Some issues are ‘life-dividers’ – no compromise will ever work
Sheets and blankets: I have loved them always. The now ubiquitous duvet, current winner in the affections of sleepers, is to me the enemy. There is so much against it: its habit of preferring the other sleeper, and twisting over to his side. The draughts that sneak in from all directions. The inability to be either hot enough or cool enough, thus ensuring broken, bad-tempered nights. Sixty years ago a duvet was only found in a chalet hotel in Austria. The novelty was possibly enjoyed for a week. For us bedding traditionalists there is no enjoyment in duvets. They can never compare with the bliss of laundered sheets, and a choice of blankets, with which to perfect the night. I could never sleep with a man who insisted on a duvet.

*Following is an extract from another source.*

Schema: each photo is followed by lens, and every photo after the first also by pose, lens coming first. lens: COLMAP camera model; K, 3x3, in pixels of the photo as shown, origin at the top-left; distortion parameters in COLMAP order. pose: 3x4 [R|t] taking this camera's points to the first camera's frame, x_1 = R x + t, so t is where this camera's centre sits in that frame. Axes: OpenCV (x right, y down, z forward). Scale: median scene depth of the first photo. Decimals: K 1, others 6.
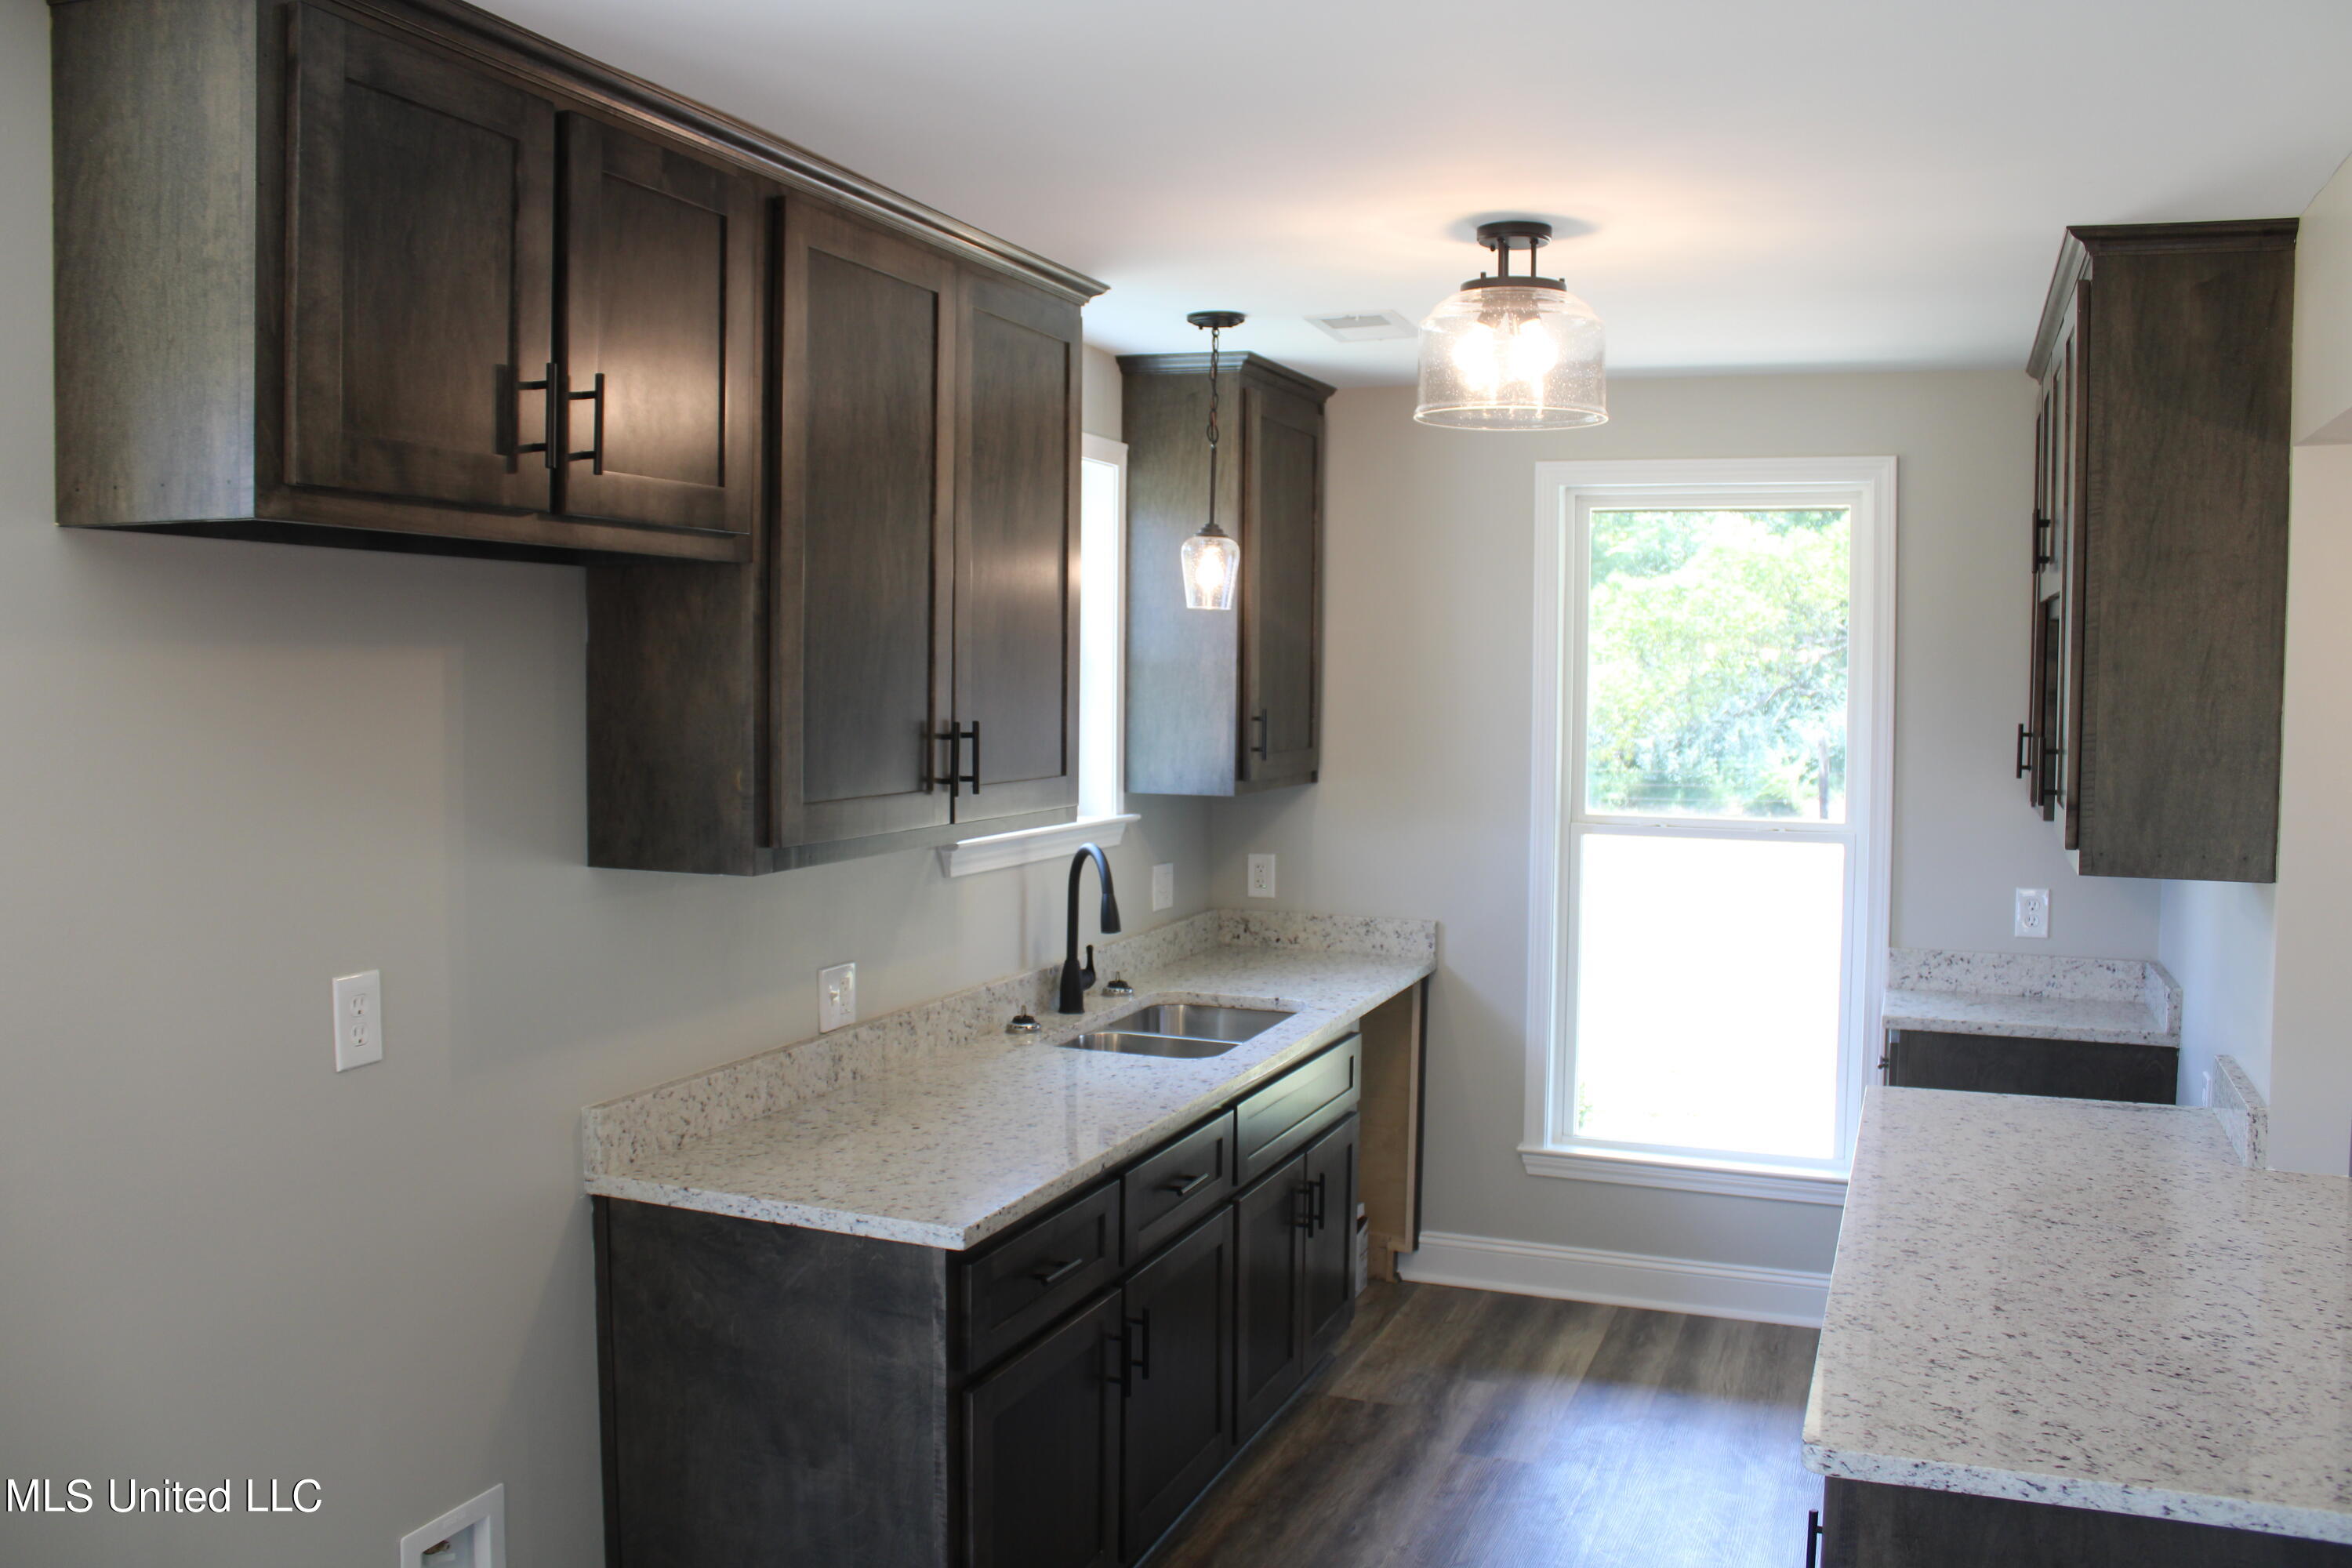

Duvets are some of the greatest contemporary life-dividers. Life-dividers? The description was introduced to me by my first husband, Quentin Crewe. He was of the opinion that there are certain deeply entrenched elements of life with which people disagree so profoundly that they cannot be abandoned without disastrous results. Even for love they cannot be changed. Indeed, attempting change can result in seething, damaging resentment. Quentin’s sensible belief was that two people contemplating life together should examine carefully the life-dividers that could afflict them. Some can be negotiated without too much damage. Some definitely can’t. Best to discover all this before setting up under the same roof, he said.
High on the list of perilous life-dividers is punctuality. The punctual who brave living with the unpunctual do not know how dementing that can be unless they’ve tried it. Attempts to make such a union work are hopeless. Chivvying is fatal, as is the warning of roadworks, missing the planned train or annoying the fretting host.